Written request:
Please turn the lines of the records below into a numbered list, starting with the line holding "family: Anatidae" and running through the end of the records, inclusive. Leave out any blank lines.

Records shown:
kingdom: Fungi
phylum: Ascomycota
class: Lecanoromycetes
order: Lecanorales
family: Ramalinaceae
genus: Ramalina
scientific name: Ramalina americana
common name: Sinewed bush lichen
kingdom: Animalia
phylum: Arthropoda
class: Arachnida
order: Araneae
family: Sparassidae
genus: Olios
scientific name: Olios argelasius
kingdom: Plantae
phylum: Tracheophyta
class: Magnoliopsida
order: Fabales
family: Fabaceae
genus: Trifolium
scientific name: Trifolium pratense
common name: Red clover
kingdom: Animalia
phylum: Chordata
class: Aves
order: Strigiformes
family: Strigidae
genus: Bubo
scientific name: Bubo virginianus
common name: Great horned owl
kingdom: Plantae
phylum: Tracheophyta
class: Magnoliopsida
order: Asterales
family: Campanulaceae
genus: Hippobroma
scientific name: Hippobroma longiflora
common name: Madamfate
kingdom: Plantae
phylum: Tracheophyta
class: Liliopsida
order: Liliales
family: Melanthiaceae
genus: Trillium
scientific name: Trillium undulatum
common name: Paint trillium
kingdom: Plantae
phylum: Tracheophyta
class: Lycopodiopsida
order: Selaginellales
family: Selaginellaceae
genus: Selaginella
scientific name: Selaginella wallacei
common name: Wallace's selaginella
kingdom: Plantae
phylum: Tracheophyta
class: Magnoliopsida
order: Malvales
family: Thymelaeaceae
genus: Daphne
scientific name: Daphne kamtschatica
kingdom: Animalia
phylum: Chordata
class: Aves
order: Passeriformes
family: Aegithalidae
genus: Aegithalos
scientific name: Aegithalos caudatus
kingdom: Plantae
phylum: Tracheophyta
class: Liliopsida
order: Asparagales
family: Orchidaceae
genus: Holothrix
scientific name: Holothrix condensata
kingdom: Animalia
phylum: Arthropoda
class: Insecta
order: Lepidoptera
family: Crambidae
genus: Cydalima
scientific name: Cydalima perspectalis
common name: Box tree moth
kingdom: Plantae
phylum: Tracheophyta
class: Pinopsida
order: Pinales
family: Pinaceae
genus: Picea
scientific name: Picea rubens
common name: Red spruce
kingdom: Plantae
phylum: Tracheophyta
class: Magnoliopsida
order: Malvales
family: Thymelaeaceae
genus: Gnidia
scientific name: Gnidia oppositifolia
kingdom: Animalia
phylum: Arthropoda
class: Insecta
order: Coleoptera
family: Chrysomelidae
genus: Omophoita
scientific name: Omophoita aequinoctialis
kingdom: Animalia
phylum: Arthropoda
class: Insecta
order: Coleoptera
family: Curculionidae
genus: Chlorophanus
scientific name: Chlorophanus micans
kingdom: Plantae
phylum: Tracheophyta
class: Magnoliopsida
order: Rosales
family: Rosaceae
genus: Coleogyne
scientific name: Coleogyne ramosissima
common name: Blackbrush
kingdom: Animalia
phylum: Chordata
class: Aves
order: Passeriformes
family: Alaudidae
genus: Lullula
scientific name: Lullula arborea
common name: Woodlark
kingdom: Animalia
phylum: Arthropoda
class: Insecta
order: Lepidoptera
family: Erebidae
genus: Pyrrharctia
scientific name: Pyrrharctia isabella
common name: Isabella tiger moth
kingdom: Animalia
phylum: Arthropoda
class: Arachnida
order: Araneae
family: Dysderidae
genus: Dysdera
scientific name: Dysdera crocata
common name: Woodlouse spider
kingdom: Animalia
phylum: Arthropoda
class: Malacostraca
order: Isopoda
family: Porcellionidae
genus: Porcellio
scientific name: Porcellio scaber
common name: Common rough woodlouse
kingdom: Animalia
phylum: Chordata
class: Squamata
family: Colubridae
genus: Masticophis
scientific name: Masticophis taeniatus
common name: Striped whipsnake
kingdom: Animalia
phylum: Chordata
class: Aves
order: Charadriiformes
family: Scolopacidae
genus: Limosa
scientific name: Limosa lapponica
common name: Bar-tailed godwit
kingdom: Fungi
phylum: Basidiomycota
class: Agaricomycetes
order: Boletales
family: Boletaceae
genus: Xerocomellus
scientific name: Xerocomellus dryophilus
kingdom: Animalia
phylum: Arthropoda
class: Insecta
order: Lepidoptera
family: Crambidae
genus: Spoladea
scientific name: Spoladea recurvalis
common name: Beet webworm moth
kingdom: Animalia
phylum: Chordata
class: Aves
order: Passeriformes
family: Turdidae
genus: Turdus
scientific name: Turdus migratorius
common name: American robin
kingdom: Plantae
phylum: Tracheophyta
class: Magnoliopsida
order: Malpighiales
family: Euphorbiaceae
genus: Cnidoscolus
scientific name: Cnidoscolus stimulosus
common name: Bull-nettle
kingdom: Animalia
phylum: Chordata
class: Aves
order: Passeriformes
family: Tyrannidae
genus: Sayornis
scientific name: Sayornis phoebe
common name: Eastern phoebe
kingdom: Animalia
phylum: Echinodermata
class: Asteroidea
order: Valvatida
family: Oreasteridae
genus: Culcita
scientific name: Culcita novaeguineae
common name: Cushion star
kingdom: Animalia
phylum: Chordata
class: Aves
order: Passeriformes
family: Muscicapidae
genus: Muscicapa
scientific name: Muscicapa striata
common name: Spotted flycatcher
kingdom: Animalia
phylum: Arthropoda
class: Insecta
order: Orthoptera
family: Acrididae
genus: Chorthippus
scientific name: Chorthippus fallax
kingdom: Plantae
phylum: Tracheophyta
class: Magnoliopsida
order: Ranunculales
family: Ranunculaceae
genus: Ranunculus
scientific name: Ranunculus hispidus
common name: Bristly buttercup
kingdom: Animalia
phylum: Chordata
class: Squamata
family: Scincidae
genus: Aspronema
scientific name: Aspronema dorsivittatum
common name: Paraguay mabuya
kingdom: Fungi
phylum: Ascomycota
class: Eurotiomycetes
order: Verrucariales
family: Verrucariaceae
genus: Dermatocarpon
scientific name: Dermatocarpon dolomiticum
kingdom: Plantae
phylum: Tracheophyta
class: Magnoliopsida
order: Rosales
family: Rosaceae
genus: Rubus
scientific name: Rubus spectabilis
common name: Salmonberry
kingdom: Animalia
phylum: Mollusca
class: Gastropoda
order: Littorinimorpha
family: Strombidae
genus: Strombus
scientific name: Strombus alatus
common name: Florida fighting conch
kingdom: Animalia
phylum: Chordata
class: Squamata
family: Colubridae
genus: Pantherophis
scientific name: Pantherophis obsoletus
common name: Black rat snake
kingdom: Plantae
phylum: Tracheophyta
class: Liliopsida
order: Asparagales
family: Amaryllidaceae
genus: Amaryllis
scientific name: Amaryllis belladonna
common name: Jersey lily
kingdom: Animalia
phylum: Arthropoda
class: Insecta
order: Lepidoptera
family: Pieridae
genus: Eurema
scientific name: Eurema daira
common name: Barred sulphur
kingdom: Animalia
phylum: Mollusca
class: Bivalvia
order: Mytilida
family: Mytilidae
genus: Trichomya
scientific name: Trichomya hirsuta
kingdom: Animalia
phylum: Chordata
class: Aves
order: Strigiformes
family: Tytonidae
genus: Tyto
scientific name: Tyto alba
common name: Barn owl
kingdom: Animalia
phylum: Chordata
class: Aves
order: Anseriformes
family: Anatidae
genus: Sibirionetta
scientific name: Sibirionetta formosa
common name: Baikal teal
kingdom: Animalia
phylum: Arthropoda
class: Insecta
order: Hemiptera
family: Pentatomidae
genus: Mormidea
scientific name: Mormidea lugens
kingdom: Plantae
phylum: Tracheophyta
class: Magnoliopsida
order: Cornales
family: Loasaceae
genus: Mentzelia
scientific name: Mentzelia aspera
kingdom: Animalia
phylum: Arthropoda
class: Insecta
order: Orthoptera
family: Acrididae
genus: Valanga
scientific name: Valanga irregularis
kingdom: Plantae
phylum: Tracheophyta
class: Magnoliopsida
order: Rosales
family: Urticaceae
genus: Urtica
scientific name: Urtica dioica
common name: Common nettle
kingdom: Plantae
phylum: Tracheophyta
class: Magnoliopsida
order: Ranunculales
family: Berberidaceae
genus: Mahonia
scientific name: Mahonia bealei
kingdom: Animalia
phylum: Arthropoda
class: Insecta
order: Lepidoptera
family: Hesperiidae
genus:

Written response:
1. family: Anatidae
2. genus: Sibirionetta
3. scientific name: Sibirionetta formosa
4. common name: Baikal teal
5. kingdom: Animalia
6. phylum: Arthropoda
7. class: Insecta
8. order: Hemiptera
9. family: Pentatomidae
10. genus: Mormidea
11. scientific name: Mormidea lugens
12. kingdom: Plantae
13. phylum: Tracheophyta
14. class: Magnoliopsida
15. order: Cornales
16. family: Loasaceae
17. genus: Mentzelia
18. scientific name: Mentzelia aspera
19. kingdom: Animalia
20. phylum: Arthropoda
21. class: Insecta
22. order: Orthoptera
23. family: Acrididae
24. genus: Valanga
25. scientific name: Valanga irregularis
26. kingdom: Plantae
27. phylum: Tracheophyta
28. class: Magnoliopsida
29. order: Rosales
30. family: Urticaceae
31. genus: Urtica
32. scientific name: Urtica dioica
33. common name: Common nettle
34. kingdom: Plantae
35. phylum: Tracheophyta
36. class: Magnoliopsida
37. order: Ranunculales
38. family: Berberidaceae
39. genus: Mahonia
40. scientific name: Mahonia bealei
41. kingdom: Animalia
42. phylum: Arthropoda
43. class: Insecta
44. order: Lepidoptera
45. family: Hesperiidae
46. genus:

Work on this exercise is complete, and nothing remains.